If postponed for a long time or done arbitrarily, it can cause glitches in payments (delayed or denied) and scheduling issues. Also, it is difficult for the physician to start practicing and generating revenues.
Here are a few facts that can help accelerate the practice:
1. Apply early:
Start the credentialing process as soon as you are hired to join another practice as responses from references can take a while. Give enough time (90 to 150 days) for the complete process to ensue. This is mostly so because the application process is payer dependent as payers have their own procedures to be followed.
2. Key factors:
Ensure that all details are completely filled in and not outdated. Obtain a checklist of the information and documentation required from your end to avoid missing out on any information; details include work history (previous and present dates), malpractice insurance, perks and coverage information, start date, and attestations.
Regularly update and get your status attested with the “Coalition for Affordable Quality Healthcare’s” uniform credentialing program as it makes the credentialing and re-credentialing process an effortless task.
4. State’s regulations:
Many states have their own credentialing programs such as reciprocity regulations and in-state credentialing. Contact the medical society or the states’ Medical Group Management Association for using the state’s standard which can work to your advantage.
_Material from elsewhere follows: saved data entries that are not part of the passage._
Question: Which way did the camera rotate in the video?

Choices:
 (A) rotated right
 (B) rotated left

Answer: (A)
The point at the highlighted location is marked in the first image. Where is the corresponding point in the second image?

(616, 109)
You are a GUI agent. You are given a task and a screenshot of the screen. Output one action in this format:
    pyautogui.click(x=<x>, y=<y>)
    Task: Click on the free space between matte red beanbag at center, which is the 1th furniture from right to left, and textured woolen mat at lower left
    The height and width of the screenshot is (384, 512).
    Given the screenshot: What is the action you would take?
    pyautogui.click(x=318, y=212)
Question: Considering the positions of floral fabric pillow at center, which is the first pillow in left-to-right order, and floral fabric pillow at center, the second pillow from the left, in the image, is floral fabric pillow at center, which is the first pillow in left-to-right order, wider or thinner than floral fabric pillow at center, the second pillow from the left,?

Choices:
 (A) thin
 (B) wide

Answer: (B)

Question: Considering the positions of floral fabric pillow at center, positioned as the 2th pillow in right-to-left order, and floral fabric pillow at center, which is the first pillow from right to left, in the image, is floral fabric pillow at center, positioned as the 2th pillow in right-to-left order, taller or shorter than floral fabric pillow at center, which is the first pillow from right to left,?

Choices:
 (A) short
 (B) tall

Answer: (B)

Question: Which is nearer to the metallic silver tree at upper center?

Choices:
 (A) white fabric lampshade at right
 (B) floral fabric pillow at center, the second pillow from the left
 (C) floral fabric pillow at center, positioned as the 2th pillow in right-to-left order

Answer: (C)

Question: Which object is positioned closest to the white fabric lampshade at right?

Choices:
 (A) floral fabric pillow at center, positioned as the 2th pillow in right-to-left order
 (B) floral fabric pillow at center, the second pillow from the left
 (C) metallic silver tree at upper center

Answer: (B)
The credentialing process for physicians trained in the state is easier than those trained outside.
5. Negotiate delays:
Negotiate with other players in the market for expediting your application process. This could include working with the licensing board to expedite new licenses. You can request your MCO (Managed Care Organization) to ask MSO (Management Services Organization) to do one-time credentialing which avoids delays and duplication of costs.
6. Sustainable Process:
As re-credentialing is always in close proximity, maintain a workflow of documentation and forms. Create a spreadsheet of a list of hospitals, payers, and other third parties that require to be kept informed. Keep note of the prerequisites for submissions and deadlines.
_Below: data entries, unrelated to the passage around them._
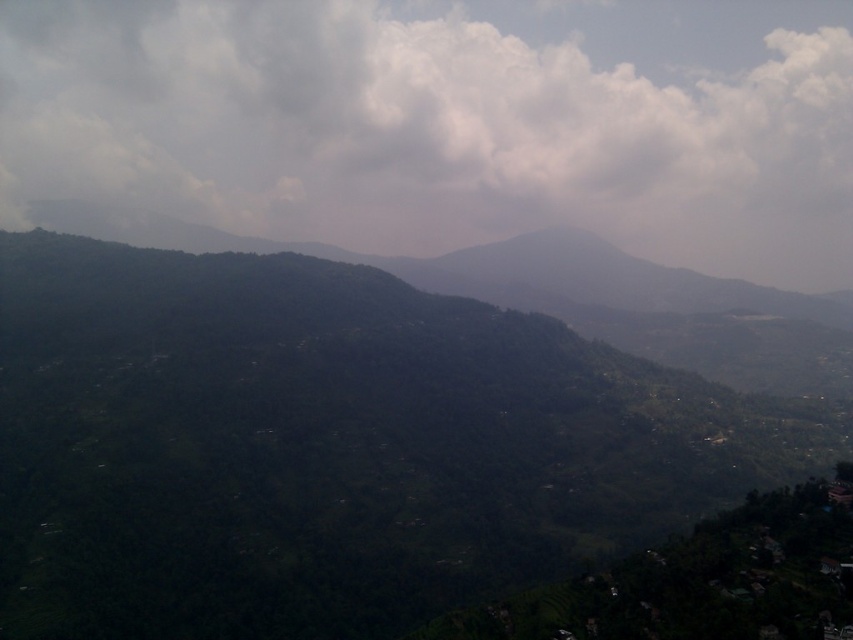
Is point (561, 524) positioned behind point (695, 42)?

No.

Who is higher up, green leafy mountain at center or white fluffy cloud at upper center?

white fluffy cloud at upper center

The width and height of the screenshot is (853, 640). I want to click on green leafy mountain at center, so tap(329, 445).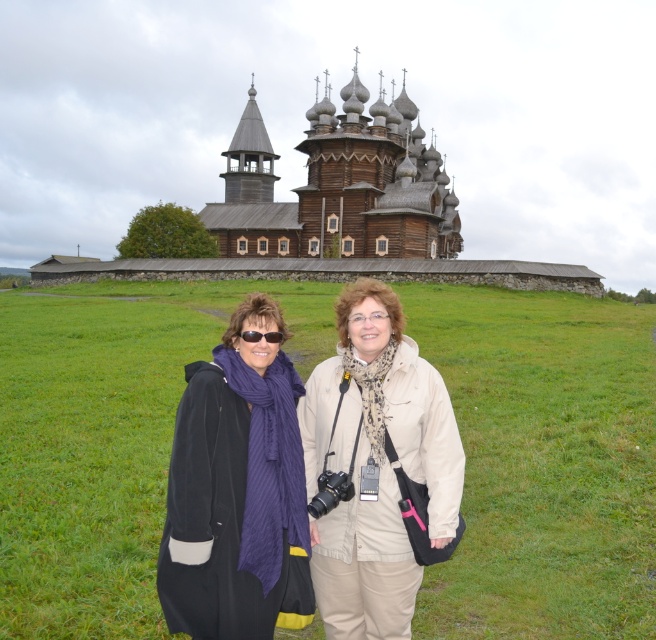
Is green grass at center shorter than black fabric coat at center?

In fact, green grass at center may be taller than black fabric coat at center.

Which of these two, green grass at center or black fabric coat at center, stands taller?

With more height is green grass at center.

Describe the element at coordinates (544, 461) in the screenshot. I see `green grass at center` at that location.

Where is `green grass at center`? green grass at center is located at coordinates (544, 461).

Can you confirm if purple wool scarf at left is positioned above black plastic goggles at center?

No.

Which is above, purple wool scarf at left or black plastic goggles at center?

black plastic goggles at center is above.

Does point (266, 307) lie behind point (258, 337)?

Yes, it is behind point (258, 337).

Locate an element on the screen. The width and height of the screenshot is (656, 640). purple wool scarf at left is located at coordinates (237, 492).

Does green grass at center appear on the right side of black plastic goggles at center?

No, green grass at center is not to the right of black plastic goggles at center.

Which of these two, green grass at center or black plastic goggles at center, stands taller?

Standing taller between the two is green grass at center.

Is point (140, 348) less distant than point (277, 330)?

That is False.

Locate an element on the screen. This screenshot has height=640, width=656. green grass at center is located at coordinates (544, 461).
Engage an employee who can keep a constant check of this process and takes action to get forms duly signed along with gathering the necessary information. Purchase or lease credentialing software or outsource the process to a vendor specializing in credentialing. Regularly monitor the efficiency of your process.
7. Provisional steps:
As per some payers, you can use a –Q6 modifier that allows the billing of the new physician as a locum tenens. Get patients temporarily assigned to another physician on the condition that patients will be added back to your panel once you have gained credentials. Use retroactive reimbursements policy and request for temporary privileges.
The credentialing process is long and strenuous. Make it painless by supplying all the relevant information the first time.